Convert every line from the start of the items through the line containing "in 2024 fall" into a Markdown table with the columns Row and Line. Omit blank lines.
-- Provided entries follows --
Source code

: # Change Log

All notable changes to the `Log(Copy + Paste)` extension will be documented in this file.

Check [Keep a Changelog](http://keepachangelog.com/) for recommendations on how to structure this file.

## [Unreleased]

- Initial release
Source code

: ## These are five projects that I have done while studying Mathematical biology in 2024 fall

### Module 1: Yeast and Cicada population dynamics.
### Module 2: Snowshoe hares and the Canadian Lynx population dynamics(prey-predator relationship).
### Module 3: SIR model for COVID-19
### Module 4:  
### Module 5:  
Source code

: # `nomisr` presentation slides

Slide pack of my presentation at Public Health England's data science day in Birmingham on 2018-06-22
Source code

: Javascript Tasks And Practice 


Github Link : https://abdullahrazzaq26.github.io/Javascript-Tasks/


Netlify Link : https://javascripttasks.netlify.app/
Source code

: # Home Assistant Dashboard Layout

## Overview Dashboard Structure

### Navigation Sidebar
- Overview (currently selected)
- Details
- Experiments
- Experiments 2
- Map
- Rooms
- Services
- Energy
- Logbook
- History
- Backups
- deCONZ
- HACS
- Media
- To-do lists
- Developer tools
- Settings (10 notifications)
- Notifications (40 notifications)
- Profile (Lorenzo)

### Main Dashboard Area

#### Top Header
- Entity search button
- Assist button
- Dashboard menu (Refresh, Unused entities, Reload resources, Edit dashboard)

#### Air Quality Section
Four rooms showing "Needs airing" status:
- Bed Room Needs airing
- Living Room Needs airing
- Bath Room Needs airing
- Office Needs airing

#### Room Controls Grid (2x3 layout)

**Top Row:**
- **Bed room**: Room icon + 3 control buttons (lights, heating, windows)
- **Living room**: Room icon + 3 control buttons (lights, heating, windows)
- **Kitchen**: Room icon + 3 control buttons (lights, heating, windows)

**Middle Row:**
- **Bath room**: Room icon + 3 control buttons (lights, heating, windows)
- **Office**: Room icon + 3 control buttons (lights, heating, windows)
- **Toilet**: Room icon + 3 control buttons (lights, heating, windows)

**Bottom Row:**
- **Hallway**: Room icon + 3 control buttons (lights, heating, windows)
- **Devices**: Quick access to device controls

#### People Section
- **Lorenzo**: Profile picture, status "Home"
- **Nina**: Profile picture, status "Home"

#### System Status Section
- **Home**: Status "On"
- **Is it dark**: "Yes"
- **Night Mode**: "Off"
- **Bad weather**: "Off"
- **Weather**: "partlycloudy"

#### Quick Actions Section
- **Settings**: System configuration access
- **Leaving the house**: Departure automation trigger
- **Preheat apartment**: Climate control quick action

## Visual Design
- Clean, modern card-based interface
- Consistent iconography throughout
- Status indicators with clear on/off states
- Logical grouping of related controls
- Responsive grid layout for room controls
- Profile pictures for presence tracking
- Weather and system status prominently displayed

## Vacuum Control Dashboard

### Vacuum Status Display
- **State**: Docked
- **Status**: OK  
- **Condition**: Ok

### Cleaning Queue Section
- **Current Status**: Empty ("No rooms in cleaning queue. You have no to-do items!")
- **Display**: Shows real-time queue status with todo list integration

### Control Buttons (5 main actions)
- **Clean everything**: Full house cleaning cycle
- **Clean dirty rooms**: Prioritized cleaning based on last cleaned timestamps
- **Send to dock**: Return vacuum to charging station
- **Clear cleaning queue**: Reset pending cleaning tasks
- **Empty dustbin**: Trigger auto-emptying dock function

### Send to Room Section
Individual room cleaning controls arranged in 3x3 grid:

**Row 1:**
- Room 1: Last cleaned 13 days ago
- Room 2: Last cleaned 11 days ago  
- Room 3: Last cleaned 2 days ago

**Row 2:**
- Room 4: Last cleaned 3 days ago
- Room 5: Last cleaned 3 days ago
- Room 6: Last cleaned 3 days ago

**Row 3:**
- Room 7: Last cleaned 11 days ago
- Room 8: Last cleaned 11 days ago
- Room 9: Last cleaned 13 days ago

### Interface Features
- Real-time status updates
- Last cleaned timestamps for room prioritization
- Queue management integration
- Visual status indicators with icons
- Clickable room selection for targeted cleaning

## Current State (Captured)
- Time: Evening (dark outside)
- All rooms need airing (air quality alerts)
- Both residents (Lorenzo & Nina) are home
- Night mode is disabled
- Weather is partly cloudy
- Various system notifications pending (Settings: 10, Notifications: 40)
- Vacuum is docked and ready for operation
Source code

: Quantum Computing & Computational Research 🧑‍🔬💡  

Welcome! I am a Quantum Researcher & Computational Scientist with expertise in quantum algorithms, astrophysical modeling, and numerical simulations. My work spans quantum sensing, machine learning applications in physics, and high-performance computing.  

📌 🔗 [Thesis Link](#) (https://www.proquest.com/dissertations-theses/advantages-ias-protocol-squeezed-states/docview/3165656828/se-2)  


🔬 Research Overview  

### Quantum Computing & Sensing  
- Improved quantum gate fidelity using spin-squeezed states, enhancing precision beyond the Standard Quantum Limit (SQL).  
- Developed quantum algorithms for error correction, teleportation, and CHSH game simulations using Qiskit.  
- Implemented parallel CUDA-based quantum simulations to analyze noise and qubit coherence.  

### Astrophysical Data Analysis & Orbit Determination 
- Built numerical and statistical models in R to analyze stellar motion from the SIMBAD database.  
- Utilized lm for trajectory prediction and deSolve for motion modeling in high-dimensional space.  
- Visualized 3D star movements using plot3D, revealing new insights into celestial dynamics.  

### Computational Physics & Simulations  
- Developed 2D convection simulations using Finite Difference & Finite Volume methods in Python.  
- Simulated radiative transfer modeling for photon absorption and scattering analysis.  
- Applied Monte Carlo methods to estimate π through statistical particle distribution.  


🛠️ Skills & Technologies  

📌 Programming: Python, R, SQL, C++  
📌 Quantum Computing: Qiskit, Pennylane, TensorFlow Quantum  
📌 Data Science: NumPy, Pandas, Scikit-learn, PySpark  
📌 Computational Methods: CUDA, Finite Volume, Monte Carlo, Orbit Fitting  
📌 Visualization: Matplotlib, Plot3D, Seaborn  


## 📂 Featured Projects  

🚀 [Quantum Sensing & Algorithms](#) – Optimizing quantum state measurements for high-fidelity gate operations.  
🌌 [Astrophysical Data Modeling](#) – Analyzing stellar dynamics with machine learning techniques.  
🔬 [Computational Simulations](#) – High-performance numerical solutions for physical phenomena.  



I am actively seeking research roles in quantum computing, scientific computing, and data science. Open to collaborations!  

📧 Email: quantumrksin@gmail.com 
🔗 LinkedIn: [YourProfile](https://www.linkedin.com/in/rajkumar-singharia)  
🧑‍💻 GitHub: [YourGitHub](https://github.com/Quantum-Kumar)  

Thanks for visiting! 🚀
-- Provided entries concluded --
Result for this exercise -
| Row | Line |
|---|---|
| 1 | Source code |
| 2 | : # Change Log |
| 3 | All notable changes to the `Log(Copy + Paste)` extension will be documented in this file. |
| 4 | Check [Keep a Changelog](http://keepachangelog.com/) for recommendations on how to structure this file. |
| 5 | ## [Unreleased] |
| 6 | - Initial release |
| 7 | Source code |
| 8 | : ## These are five projects that I have done while studying Mathematical biology in 2024 fall |